Autophagy induction and autophagosome clearance in neurons: relationship to autophagic pathology in Alzheimer's disease
- PMID: 18596167
- PMCID: PMC2676733
- DOI: 10.1523/JNEUROSCI.0800-08.2008
Autophagy induction and autophagosome clearance in neurons: relationship to autophagic pathology in Alzheimer's disease
Abstract
Macroautophagy, a major pathway for organelle and protein turnover, has been implicated in the neurodegeneration of Alzheimer's disease (AD). The basis for the profuse accumulation of autophagic vacuoles (AVs) in affected neurons of the AD brain, however, is unknown. In this study, we show that constitutive macroautophagy in primary cortical neurons is highly efficient, because newly formed autophagosomes are rapidly cleared by fusion with lysosomes, accounting for their scarcity in the healthy brain. Even after macroautophagy is strongly induced by suppressing mTOR (mammalian target of rapamycin) kinase activity with rapamycin or nutrient deprivation, active cathepsin-positive autolysosomes rather than LC3-II-positive autophagosomes predominate, implying efficient autophagosome clearance in healthy neurons.

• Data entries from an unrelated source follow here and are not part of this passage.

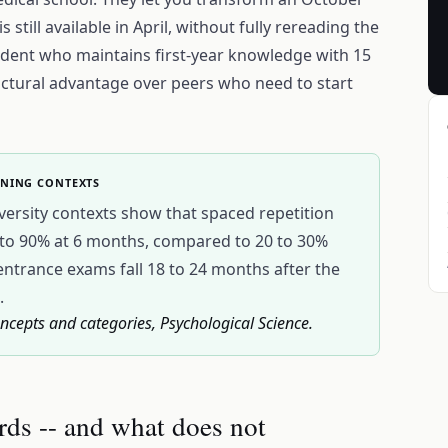
 still available in April, without fully rereading the
tudent who maintains first-year knowledge with 15
ructural advantage over peers who need to start
RNING CONTEXTS
versity contexts show that spaced repetition
0 to 90% at 6 months, compared to 20 to 30%
entrance exams fall 18 to 24 months after the
.
ncepts and categories, Psychological Science.
rds -- and what does not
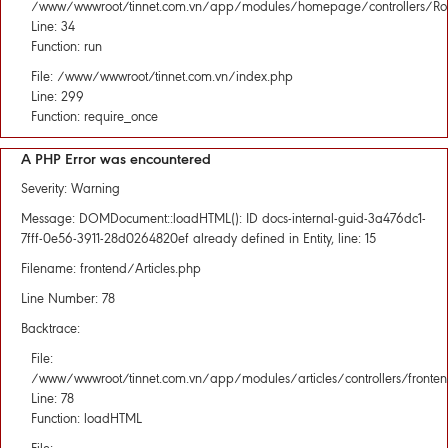
/www/wwwroot/tinnet.com.vn/app/modules/homepage/controllers/Rou
Line: 34
Function: run
File: /www/wwwroot/tinnet.com.vn/index.php
Line: 299
Function: require_once
A PHP Error was encountered
Severity: Warning
Message: DOMDocument::loadHTML(): ID docs-internal-guid-3a476dc1-
7fff-0e56-3911-28d0264820ef already defined in Entity, line: 15
Filename: frontend/Articles.php
Line Number: 78
Backtrace:
File:
/www/wwwroot/tinnet.com.vn/app/modules/articles/controllers/fronten
Line: 78
Function: loadHTML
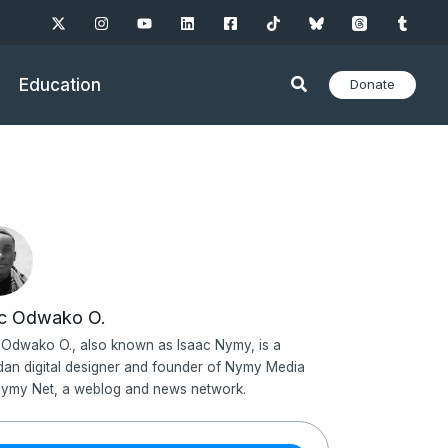
Education
Donate
ac Odwako O.
 Odwako O., also known as Isaac Nymy, is a
an digital designer and founder of Nymy Media
ymy Net, a weblog and news network.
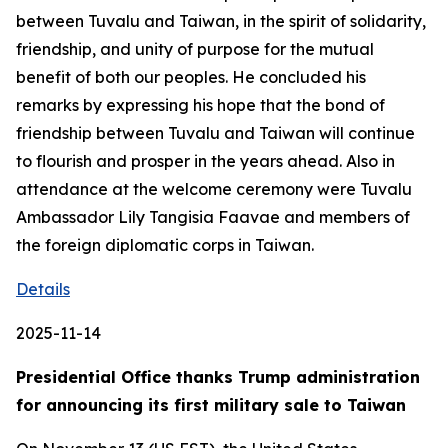
between Tuvalu and Taiwan, in the spirit of solidarity,
friendship, and unity of purpose for the mutual
benefit of both our peoples. He concluded his
remarks by expressing his hope that the bond of
friendship between Tuvalu and Taiwan will continue
to flourish and prosper in the years ahead. Also in
attendance at the welcome ceremony were Tuvalu
Ambassador Lily Tangisia Faavae and members of
the foreign diplomatic corps in Taiwan.
Details
2025-11-14
Presidential Office thanks Trump administration
for announcing its first military sale to Taiwan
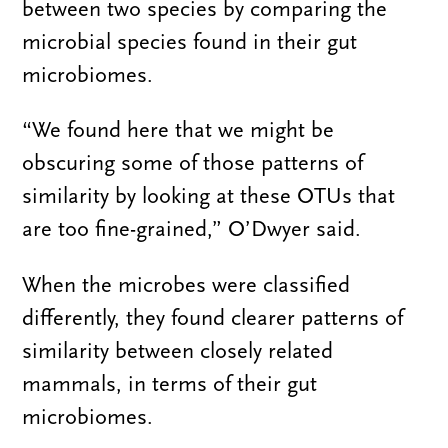
between two species by comparing the
microbial species found in their gut
microbiomes.
“We found here that we might be
obscuring some of those patterns of
similarity by looking at these OTUs that
are too fine-grained,” O’Dwyer said.
When the microbes were classified
differently, they found clearer patterns of
similarity between closely related
mammals, in terms of their gut
microbiomes.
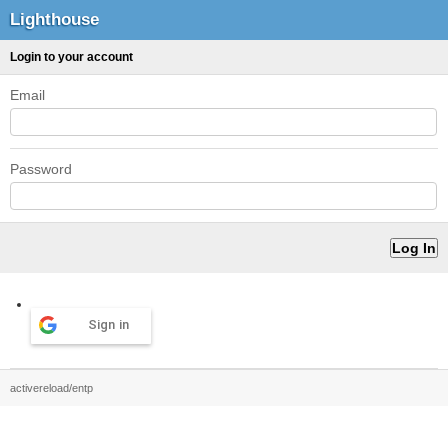
Lighthouse
Login to your account
Email
Password
Sign in
activereload/entp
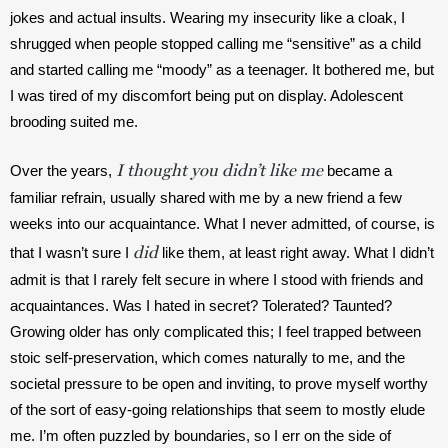
jokes and actual insults. Wearing my insecurity like a cloak, I 
shrugged when people stopped calling me “sensitive” as a child 
and started calling me “moody” as a teenager. It bothered me, but 
I was tired of my discomfort being put on display. Adolescent 
brooding suited me.
I thought you didn’t like me
Over the years,
 became a 
familiar refrain, usually shared with me by a new friend a few 
weeks into our acquaintance. What I never admitted, of course, is 
did
that I wasn’t sure I 
 like them, at least right away. What I didn’t 
admit is that I rarely felt secure in where I stood with friends and 
acquaintances. Was I hated in secret? Tolerated? Taunted? 
Growing older has only complicated this; I feel trapped between 
stoic self-preservation, which comes naturally to me, and the 
societal pressure to be open and inviting, to prove myself worthy 
of the sort of easy-going relationships that seem to mostly elude 
me. I’m often puzzled by boundaries, so I err on the side of 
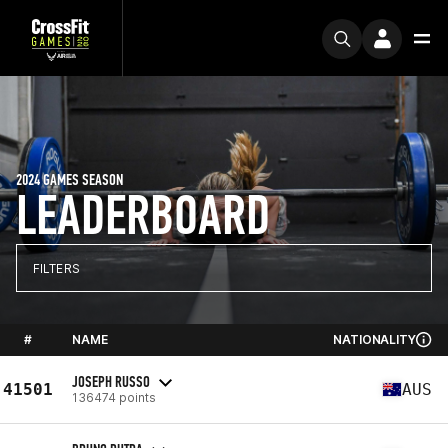
2024 GAMES SEASON
LEADERBOARD
FILTERS
#
NAME
NATIONALITY
JOSEPH RUSSO
41501
AUS
136474 points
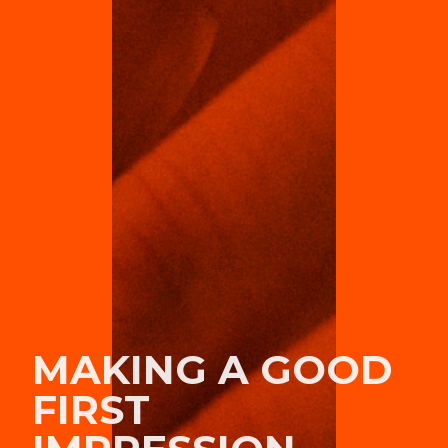
MAKING A GOOD
FIRST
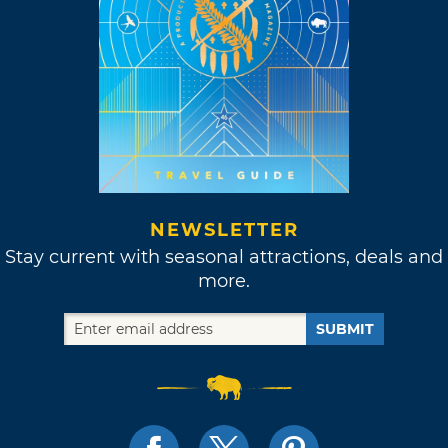
NEWSLETTER
Stay current with seasonal attractions, deals and
more.
SUBMIT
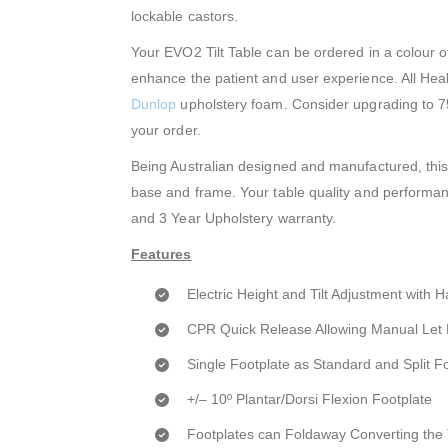
lockable castors.
Your EVO2 Tilt Table can be ordered in a colour o
enhance the patient and user experience. All Heal
Dunlop
upholstery foam. Consider upgrading to 7
your order.
Being Australian designed and manufactured, this 
base and frame. Your table quality and performanc
and 3 Year Upholstery warranty.
Features
Electric Height and Tilt Adjustment with 
CPR Quick Release Allowing Manual Let
Single Footplate as Standard and Split F
+/– 10º Plantar/Dorsi Flexion Footplate
Footplates can Foldaway Converting the T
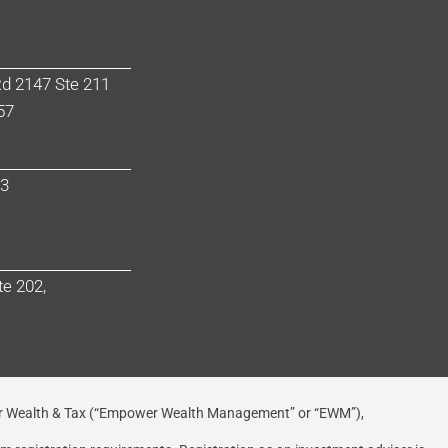
d 2147 Ste 211
57
03
te 202,
 Wealth & Tax (“Empower Wealth Management” or “EWM”),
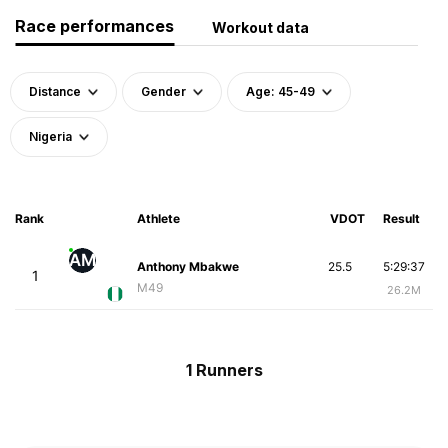
Race performances
Workout data
Distance
Gender
Age: 45-49
Nigeria
Rank
Athlete
VDOT
Result
AM
Anthony Mbakwe
25.5
5:29:37
1
M49
26.2M
1 Runners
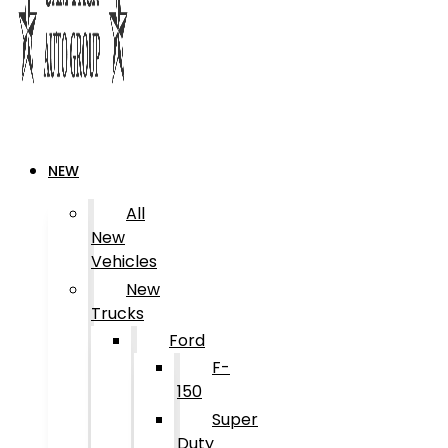
NEW
All
New
Vehicles
New
Trucks
Ford
F-
150
Super
Duty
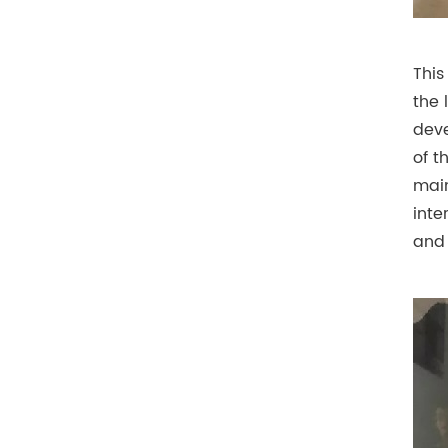
This
the 
deve
of t
main
inte
and 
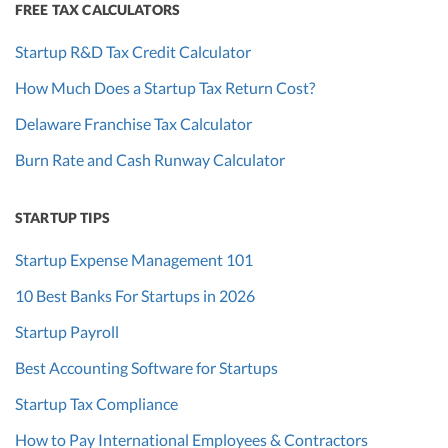
FREE TAX CALCULATORS
Startup R&D Tax Credit Calculator
How Much Does a Startup Tax Return Cost?
Delaware Franchise Tax Calculator
Burn Rate and Cash Runway Calculator
STARTUP TIPS
Startup Expense Management 101
10 Best Banks For Startups in 2026
Startup Payroll
Best Accounting Software for Startups
Startup Tax Compliance
How to Pay International Employees & Contractors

In contrast, selectively impeding late steps in macroautophagy by inhibiting cathepsin-mediated proteolysis within autolysosomes with cysteine- and aspartyl-protease inhibitors caused a marked accumulation of electron-dense double-membrane-limited AVs, containing cathepsin D and incompletely degraded LC3-II in perikarya and neurites. Similar structures accumulated in large numbers when fusion of autophagosomes with lysosomes was slowed by disrupting their transport on microtubules with vinblastine. Finally, we find that the autophagic vacuoles accumulating after protease inhibition or prolonged vinblastine treatment strongly resembled AVs that collect in dystrophic neurites in the AD brain and in an AD mouse model. We conclude that macroautophagy is constitutively active and highly efficient in healthy neurons and that the autophagic pathology observed in AD most likely arises from impaired clearance of AVs rather than strong autophagy induction alone. Therapeutic modulation of autophagy in AD may, therefore, require targeting late steps in the autophagic pathway.